Al Qaeda diz que vídeo de Osama divulgado pelos EUA é falso

10 MAI 2011Por Uol13h:06

A Al Qaeda questionou a autenticidade de um dos supostos vídeos divulgados pelos EUA do terrorista Osama bin Laden, morto na semana passada em uma operação relâmpago por soldados do alto escalão da Marinha norte-americana. O vídeo em questão mostra Bin Laden observando uma televisão.

“Devem ficar atentos: os Estados Unidos mentem”, afirmaram membros do site Shumuj al Islam, que divulga vídeos da rede terrorista que era liderada por Bin Laden. A Al Qaeda destacou diferenças entre o homem visto e o verdadeiro Bin Laden, em particular as orelhas e os olhos.
As imagens foram divulgadas pelos EUA dias após a morte do terrorista em um complexo na cidade de Abbottabad, no Paquistão. O vídeo estaria entre o material recuperado de computadores e discos rígidos encontrados no local.

Viúvas de Bin Laden

O governo do Paquistão informou que seu serviço de inteligência garantirá que os Estados Unidos tenham acesso às três viúvas do terrorista Osama bin Laden que estão sob a custódia do país, informou o canal de televisão CBS.

Os agentes americanos terão total acesso às viúvas, o que significa que eles poderão entrevistá-las.

A decisão paquistanesa é anunciada em um momento em que a relação entre os dois países está abalada.

O jornal New York Times afirmou, por sua vez, que as autoridades paquistanesas retaliaram os Estados Unidos ao divulgar para a imprensa o nome do chefe da CIA em Islamabad.
O primeiro-ministro do Paquistão, Yousuf Raza Gilani, sob intensa pressão doméstica devido à falha de seu país em detectar a invasão de forças especiais americanas, acusou os EUA de "unilateralismo" e advertiu contra qualquer ação futura.

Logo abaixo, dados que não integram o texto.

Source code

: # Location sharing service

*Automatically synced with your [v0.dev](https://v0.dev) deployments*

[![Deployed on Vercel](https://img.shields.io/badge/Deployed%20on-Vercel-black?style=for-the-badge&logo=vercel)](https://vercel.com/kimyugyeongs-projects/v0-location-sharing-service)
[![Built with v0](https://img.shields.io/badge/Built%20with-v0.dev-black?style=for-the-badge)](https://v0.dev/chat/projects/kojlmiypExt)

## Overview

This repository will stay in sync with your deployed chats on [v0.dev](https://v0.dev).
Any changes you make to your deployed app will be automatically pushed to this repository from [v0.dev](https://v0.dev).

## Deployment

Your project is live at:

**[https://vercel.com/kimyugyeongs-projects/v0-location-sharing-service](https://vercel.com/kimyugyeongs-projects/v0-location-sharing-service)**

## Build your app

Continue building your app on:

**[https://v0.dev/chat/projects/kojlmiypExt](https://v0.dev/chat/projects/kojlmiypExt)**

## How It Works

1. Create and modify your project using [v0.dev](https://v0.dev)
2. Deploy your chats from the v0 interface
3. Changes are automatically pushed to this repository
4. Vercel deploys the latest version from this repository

Ele também insistiu que o Paquistão se reserva o direito de "retaliar com força total", embora não tenha explicitado o que será feito se o presidente americano, Barack Obama, ordenar outro ataque contraterrorista de forma unilateral.

Mas, na Casa Branca, o secretário de Imprensa Jay Carney disse que Obama estava convencido de que tinha feito a coisa certa pelo envio de forças especiais na calada da noite em um ataque em que Bin Laden foi morto em seu esconderijo paquistanês.
"Obviamente levamos as declarações e as preocupações do governo paquistanês a sério, mas também não pedimos desculpas pela ação que nós tomamos, que o presidente tomou", disse Carney.

"Em sua mente não havia sombra de dúvida de que ele tinha o direito e o dever de fazer isso", disse Carney, alertando que Obama se reserva o direito de agir novamente contra líderes terroristas no Paquistão, se necessário.

Mas, a relação dos EUA com o Paquistão - que tem gozado de centenas de milhões de dólares de ajuda americana - afundando na crise, Carney ressaltou que os laços com Islamabad foram "muito importantes" para Washington.

"Nossa necessidade de cooperação continua sendo muito importante", disse Carney, acrescentando que Washington está conduzindo uma investigação completa utilizando os documentos apreendidos na casa de Bin Laden para avaliar o sistema de apoio da Al-Qaeda no Paquistão.

Carney repetiu a afirmação feita por seus superiores de que até agora não há razão para suspeitar de que altos funcionários do governo paquistanês sabiam que Bin Laden estava escondido na cidade, possivelmente por anos.

No Departamento de Estado, o porta-voz Mark Toner afirmou que a cooperação entre o Paquistão e Washington trouxe "resultados tangíveis" por uma década, mas admitiu que os dois lados não se veem sempre "olho-no-olho".